**Dataset excerpts**
▼

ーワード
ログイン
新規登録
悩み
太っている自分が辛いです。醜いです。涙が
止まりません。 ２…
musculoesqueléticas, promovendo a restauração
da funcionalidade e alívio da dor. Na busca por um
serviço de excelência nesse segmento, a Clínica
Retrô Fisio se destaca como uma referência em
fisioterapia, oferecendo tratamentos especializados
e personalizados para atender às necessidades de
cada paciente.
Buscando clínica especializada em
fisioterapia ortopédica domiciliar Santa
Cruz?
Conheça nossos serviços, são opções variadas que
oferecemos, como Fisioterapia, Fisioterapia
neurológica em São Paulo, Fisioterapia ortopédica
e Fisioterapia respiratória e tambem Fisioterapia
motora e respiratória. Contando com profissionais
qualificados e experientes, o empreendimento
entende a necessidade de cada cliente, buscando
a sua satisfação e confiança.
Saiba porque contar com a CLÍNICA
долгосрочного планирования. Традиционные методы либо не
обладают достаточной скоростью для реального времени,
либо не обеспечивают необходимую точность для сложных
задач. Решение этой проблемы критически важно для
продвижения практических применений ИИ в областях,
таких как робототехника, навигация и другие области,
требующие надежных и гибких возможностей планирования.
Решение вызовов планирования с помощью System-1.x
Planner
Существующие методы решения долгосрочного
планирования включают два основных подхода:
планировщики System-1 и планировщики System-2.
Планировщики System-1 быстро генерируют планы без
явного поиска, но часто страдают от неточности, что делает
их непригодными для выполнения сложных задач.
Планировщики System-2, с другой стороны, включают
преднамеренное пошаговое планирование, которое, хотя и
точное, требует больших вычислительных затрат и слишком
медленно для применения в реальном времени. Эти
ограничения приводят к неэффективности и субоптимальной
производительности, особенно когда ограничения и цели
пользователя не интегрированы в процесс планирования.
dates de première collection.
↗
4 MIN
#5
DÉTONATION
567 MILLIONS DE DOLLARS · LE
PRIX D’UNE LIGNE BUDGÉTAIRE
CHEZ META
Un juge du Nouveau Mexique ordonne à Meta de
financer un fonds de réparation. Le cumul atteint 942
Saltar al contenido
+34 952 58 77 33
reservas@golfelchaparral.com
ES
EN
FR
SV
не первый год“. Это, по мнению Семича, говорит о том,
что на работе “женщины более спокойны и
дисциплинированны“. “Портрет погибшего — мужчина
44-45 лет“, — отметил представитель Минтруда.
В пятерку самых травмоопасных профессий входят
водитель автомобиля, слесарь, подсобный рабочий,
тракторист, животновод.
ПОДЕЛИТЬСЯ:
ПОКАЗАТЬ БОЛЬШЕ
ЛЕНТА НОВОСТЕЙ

▲

**What to produce**
All lines of the data above must be returned exactly.

**Task result**
ーワード
ログイン
新規登録
悩み
太っている自分が辛いです。醜いです。涙が
止まりません。 ２…
musculoesqueléticas, promovendo a restauração
da funcionalidade e alívio da dor. Na busca por um
serviço de excelência nesse segmento, a Clínica
Retrô Fisio se destaca como uma referência em
fisioterapia, oferecendo tratamentos especializados
e personalizados para atender às necessidades de
cada paciente.
Buscando clínica especializada em
fisioterapia ortopédica domiciliar Santa
Cruz?
Conheça nossos serviços, são opções variadas que
oferecemos, como Fisioterapia, Fisioterapia
neurológica em São Paulo, Fisioterapia ortopédica
e Fisioterapia respiratória e tambem Fisioterapia
motora e respiratória. Contando com profissionais
qualificados e experientes, o empreendimento
entende a necessidade de cada cliente, buscando
a sua satisfação e confiança.
Saiba porque contar com a CLÍNICA
долгосрочного планирования. Традиционные методы либо не
обладают достаточной скоростью для реального времени,
либо не обеспечивают необходимую точность для сложных
задач. Решение этой проблемы критически важно для
продвижения практических применений ИИ в областях,
таких как робототехника, навигация и другие области,
требующие надежных и гибких возможностей планирования.
Решение вызовов планирования с помощью System-1.x
Planner
Существующие методы решения долгосрочного
планирования включают два основных подхода:
планировщики System-1 и планировщики System-2.
Планировщики System-1 быстро генерируют планы без
явного поиска, но часто страдают от неточности, что делает
их непригодными для выполнения сложных задач.
Планировщики System-2, с другой стороны, включают
преднамеренное пошаговое планирование, которое, хотя и
точное, требует больших вычислительных затрат и слишком
медленно для применения в реальном времени. Эти
ограничения приводят к неэффективности и субоптимальной
производительности, особенно когда ограничения и цели
пользователя не интегрированы в процесс планирования.
dates de première collection.
↗
4 MIN
#5
DÉTONATION
567 MILLIONS DE DOLLARS · LE
PRIX D’UNE LIGNE BUDGÉTAIRE
CHEZ META
Un juge du Nouveau Mexique ordonne à Meta de
financer un fonds de réparation. Le cumul atteint 942
Saltar al contenido
+34 952 58 77 33
reservas@golfelchaparral.com
ES
EN
FR
SV
не первый год“. Это, по мнению Семича, говорит о том,
что на работе “женщины более спокойны и
дисциплинированны“. “Портрет погибшего — мужчина
44-45 лет“, — отметил представитель Минтруда.
В пятерку самых травмоопасных профессий входят
водитель автомобиля, слесарь, подсобный рабочий,
тракторист, животновод.
ПОДЕЛИТЬСЯ:
ПОКАЗАТЬ БОЛЬШЕ
ЛЕНТА НОВОСТЕЙ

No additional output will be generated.